I have a lot of almost-words. These include words I write but can't pronounce, and also auto-correct words.
Auto-correct words are words that you know vaguely how to spell them or say them, so you get close enough that auto-correct figures out what word you are shooting for and fixes it for you. It works very well when typing. Not so well when speaking, because there is no auto-correct for conversation.
This wasn't a problem for most of my life. Most people I knew didn't really know the real word either, and if I was close enough, they let it slide. Or maybe they were polite.
It was only when I started dating someone who knew whole words, not just almost-words that I even realized how many I used in a given day. Then I went back to school and met a lot of people who knew actual words, and suddenly I felt only quasi-educated. Educated is different than intelligent, by the way. I try to remind myself that being less educated doesn't mean I'm less smart, it just means I failed to pay proper attention in class. If you know me in real life, this will not surprise you.
My kids have decent vocabularies, which of course I credit myself for. I never dumbed down my conversation with them and give them definitions to words they don't know. I also restricted them to a lot of PBS programming when they were little. I have to admit that words like "symbiotic" and "metamorphosis" were taught by the television. But then I can always fall back on my good genes to keep my ego at full tilt.

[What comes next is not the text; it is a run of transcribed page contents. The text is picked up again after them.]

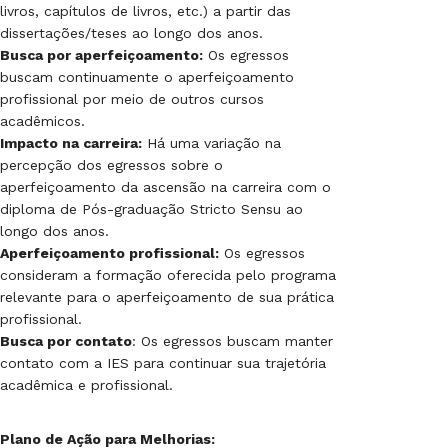
livros, capítulos de livros, etc.) a partir das
dissertações/teses ao longo dos anos.
Busca por aperfeiçoamento:
Os egressos
buscam continuamente o aperfeiçoamento
profissional por meio de outros cursos
acadêmicos.
Impacto na carreira:
Há uma variação na
percepção dos egressos sobre o
aperfeiçoamento da ascensão na carreira com o
diploma de Pós-graduação Stricto Sensu ao
longo dos anos.
Aperfeiçoamento profissional:
Os egressos
consideram a formação oferecida pelo programa
relevante para o aperfeiçoamento de sua prática
profissional.
Busca por contato
: Os egressos buscam manter
contato com a IES para continuar sua trajetória
acadêmica e profissional.
Plano de Ação para Melhorias: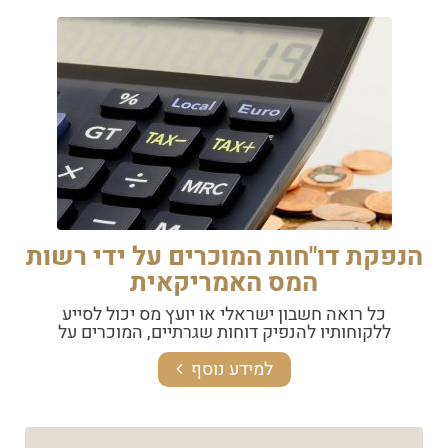
הנפקת דו"חות המוכרים על ידי רשות
המס האמריקאית
כל רואה חשבון ישראלי או יועץ מס יכול לסייע
ללקוחותיו להנפיק דוחות שגרתיים, המוכרים על
למידע נוסף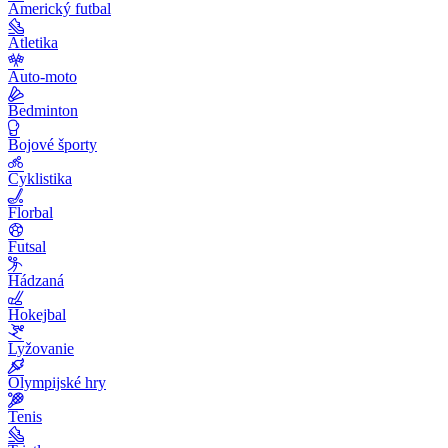
Americký futbal
Atletika
Auto-moto
Bedminton
Bojové športy
Cyklistika
Florbal
Futsal
Hádzaná
Hokejbal
Lyžovanie
Olympijské hry
Tenis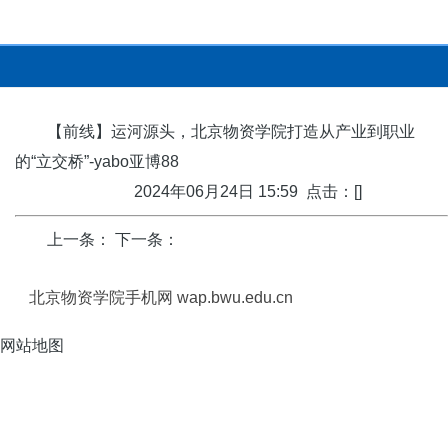
【前线】运河源头，北京物资学院打造从产业到职业
的“立交桥”-yabo亚博88
2024年06月24日 15:59 点击：[]
上一条： 下一条：
北京物资学院手机网 wap.bwu.edu.cn
网站地图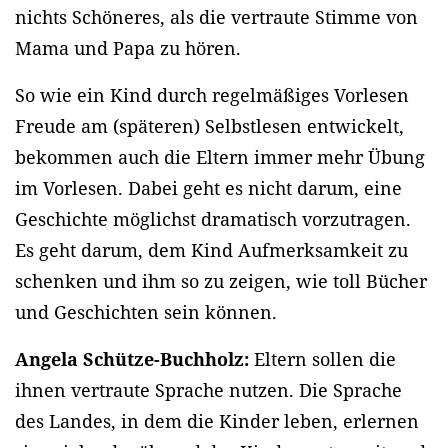
nichts Schöneres, als die vertraute Stimme von
Mama und Papa zu hören.
So wie ein Kind durch regelmäßiges Vorlesen
Freude am (späteren) Selbstlesen entwickelt,
bekommen auch die Eltern immer mehr Übung
im Vorlesen. Dabei geht es nicht darum, eine
Geschichte möglichst dramatisch vorzutragen.
Es geht darum, dem Kind Aufmerksamkeit zu
schenken und ihm so zu zeigen, wie toll Bücher
und Geschichten sein können.
Angela Schütze-Buchholz:
Eltern sollen die
ihnen vertraute Sprache nutzen. Die Sprache
des Landes, in dem die Kinder leben, erlernen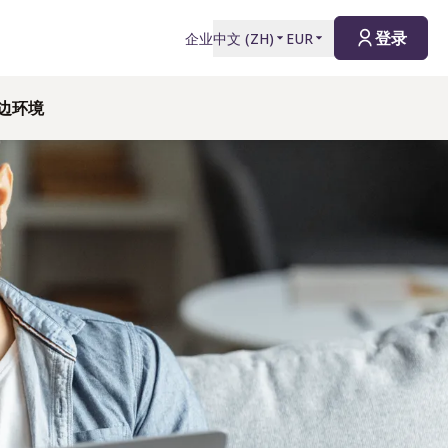
登录
企业
中文
(
ZH
)
EUR
周边环境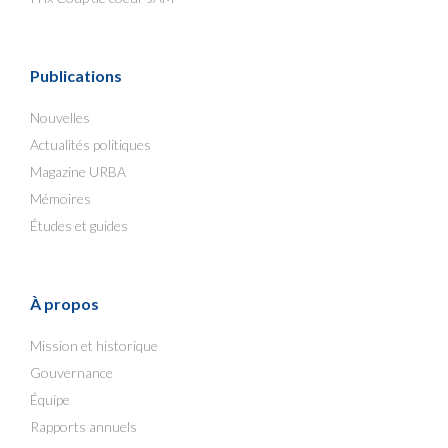
Publications
Nouvelles
Actualités politiques
Magazine URBA
Mémoires
Études et guides
À propos
Mission et historique
Gouvernance
Équipe
Rapports annuels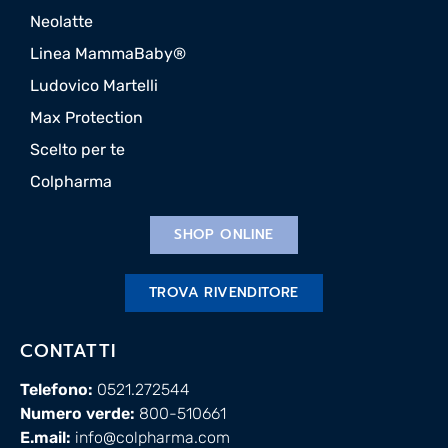
Neolatte
Linea MammaBaby®
Ludovico Martelli
Max Protection
Scelto per te
Colpharma
SHOP ONLINE
TROVA RIVENDITORE
CONTATTI
Telefono:
0521.272544
Numero verde:
800-510661
E.mail:
info@colpharma.com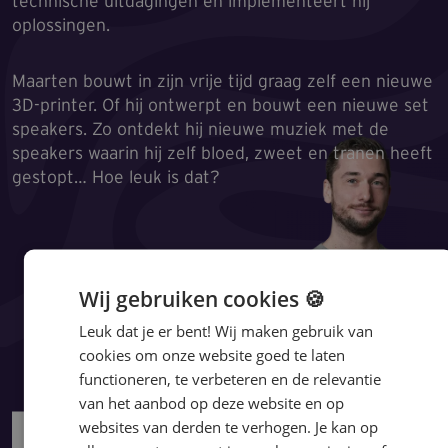
technische uitdagingen en implementeert hij
oplossingen.
Maarten bouwt in zijn vrije tijd graag zelf een nieuwe
3D-printer. Of hij ontwerpt en bouwt een nieuwe set
speakers. Zo ontdekt hij nieuwe muziek met de
speakers waarin hij zelf bloed, zweet en tranen heeft
gestopt… Hoe leuk is dat?
Wij gebruiken cookies 🍪
Leuk dat je er bent! Wij maken gebruik van
cookies om onze website goed te laten
functioneren, te verbeteren en de relevantie
van het aanbod op deze website en op
websites van derden te verhogen. Je kan op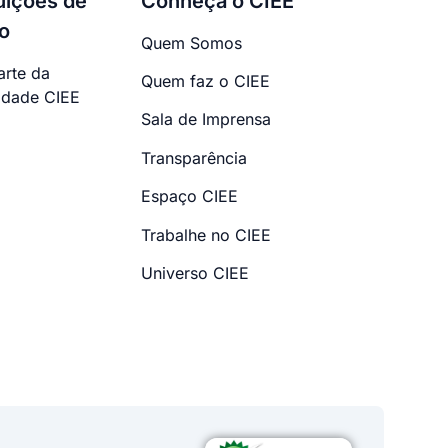
tuições de
Conheça o CIEE
o
Quem Somos
arte da
Quem faz o CIEE
dade CIEE
Sala de Imprensa
Transparência
Espaço CIEE
Trabalhe no CIEE
Universo CIEE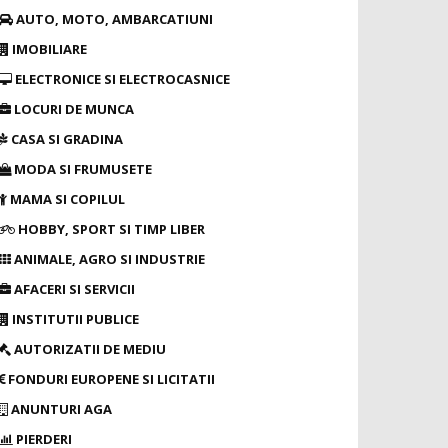
AUTO, MOTO, AMBARCATIUNI
IMOBILIARE
ELECTRONICE SI ELECTROCASNICE
LOCURI DE MUNCA
CASA SI GRADINA
MODA SI FRUMUSETE
MAMA SI COPILUL
HOBBY, SPORT SI TIMP LIBER
ANIMALE, AGRO SI INDUSTRIE
AFACERI SI SERVICII
INSTITUTII PUBLICE
AUTORIZATII DE MEDIU
FONDURI EUROPENE SI LICITATII
ANUNTURI AGA
PIERDERI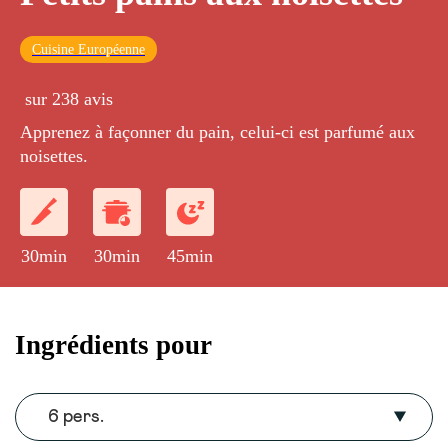
Cuisine Européenne
sur 238 avis
Apprenez à façonner du pain, celui-ci est parfumé aux
noisettes.
30min
30min
45min
Ingrédients pour
6 pers.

Until last night, that is. Last night I was hollering (hollering is kinder and less serious than yelling) at the kids to get ready for bed. Because they can tell the difference between a holler and a true yell, they were ignoring me.
Mama: I said, put your pajamas on!
Tiny Pants: I am! I'm getting myself situated!
Wait - did he say situated?
No, I was not filled with pride. That's not where I'm going with this. I was cold hard busted. Situated is one of my almost-words. I pronounce it "asituated" which is close, but not correct. I know that, but I've said it wrong for so many years that the wrong version sounds right.
I had to accept that his vocabulary is not coming from me anymore. He's speaking real actual words that I struggle to say, so someone else's influence is winning out. yeah, that school place I send him is doing their job.
But this means I have to step up my A game. I have to actually learn real words instead of almost-words, and be able to say them, not just write them using autocorrect. I better do it quick, before he catches on.
(Let's not even talk about diagraming sentences, which Big Pants is learning and I know nothing about.)